I thought about the game MonopolyTM this morning. This is a fun and methodical game that teaches the values of competition. And as I discuss it, let's remember it is only a game -- so please don't interpret that I am calling for a boycott on Hasbro or anything. I will still play it with my family (when we have a spare 10 hours).
 
However, I over-analyzed the process of the game, as I have a tendency to do on so many things. I considered that there is no wear-and-tear costs, no maintenance expenses to all those properties one acquires. How silly to think one could buy property, invest in it and then it merely becomes a cash-cow without further expense or re-investment. After all, there is a total cost of ownership to things and this game completely overlooks that important aspect of business and finance.
 
Of course, then my brain jumped to question what is this game teaching those who play it.
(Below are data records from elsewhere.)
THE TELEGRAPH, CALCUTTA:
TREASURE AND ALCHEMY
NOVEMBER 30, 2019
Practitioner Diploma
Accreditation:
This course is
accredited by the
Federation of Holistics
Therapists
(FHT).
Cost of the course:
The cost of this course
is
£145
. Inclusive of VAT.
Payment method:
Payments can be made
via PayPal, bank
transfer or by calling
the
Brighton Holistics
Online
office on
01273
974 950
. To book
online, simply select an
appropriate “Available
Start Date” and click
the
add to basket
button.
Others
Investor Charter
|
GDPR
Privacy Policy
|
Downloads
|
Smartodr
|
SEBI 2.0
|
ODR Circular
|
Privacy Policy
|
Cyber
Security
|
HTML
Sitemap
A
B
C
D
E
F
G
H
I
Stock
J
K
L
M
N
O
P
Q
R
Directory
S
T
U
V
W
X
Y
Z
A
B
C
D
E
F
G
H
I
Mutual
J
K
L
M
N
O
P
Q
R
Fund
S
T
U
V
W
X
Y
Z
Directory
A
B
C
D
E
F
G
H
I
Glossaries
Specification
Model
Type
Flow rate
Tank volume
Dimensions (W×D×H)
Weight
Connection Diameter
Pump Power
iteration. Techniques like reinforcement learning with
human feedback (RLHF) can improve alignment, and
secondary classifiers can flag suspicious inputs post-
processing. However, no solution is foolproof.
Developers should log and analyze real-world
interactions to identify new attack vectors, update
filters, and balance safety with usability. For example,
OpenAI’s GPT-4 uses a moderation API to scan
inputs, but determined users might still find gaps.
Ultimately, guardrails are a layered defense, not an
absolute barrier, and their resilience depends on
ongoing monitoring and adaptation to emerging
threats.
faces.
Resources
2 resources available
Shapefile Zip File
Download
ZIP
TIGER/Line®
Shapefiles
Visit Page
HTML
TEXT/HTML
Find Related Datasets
In the end, the goal is to bankrupt your opponents by out-playing and out-witting them. Okay, competition is a good tool and an important one to master, but self-promotion at the expense of the total destruction of others isn't really an ethic I'd like my children to gain. But then, it's just a game; right?
 
I started to imagine a different board game, one where the goal was to help the other players rather than to decimate them. Of course, I didn't want this to be an unrealistic, rose-tinted, Pollyanna-styled game, where doing something nice was overly simply, without sacrifice and scored high. It also should not be an ego-based loss of honor such as the reciprocal-gift-giving tales of ancient Chinese culture.
 
There needed to be pragmatic strategy and actual challenge to it as well -- you know, much like life. I recall my father telling me countless times about my childhood sports career that the purpose of athletics is to recognize its simulation of life. That truth I have come to understand on many levels as I have grown older (and hopefully wiser). But yes, I wanted to exhibit that same concept in this hypothetical game I had begun to imagine.
 
To accomplish this, the game would be similar to MonopolyTM in that players would have to acquire things for themselves as personal player-possessions in the game. The help given to others could only be performed by having the means to do so. Helping is nice and of course important even on small scales, but if ideas of corporate responsibility and community investment were to be subtly learned through such a game, then being self-sufficient in the game and saving extra to give back would have to be the core strategy.
 
Imagine with me a new board game, where the importance of capitalism, self-reliance, personal-responsibility and being a producer were key methods to success, but the scoring and measurement of success was based on selflessness and charity. This would teach that to help others one must have his or her own strengths, that we must secure our own oxygen mask before aiding someone else with theirs and that actions that in one context appear selfish may ultimately be a means of great philanthropy.
 
I think this is a game I would want for my family.
 
I think this is a game I would want for my business and government leaders.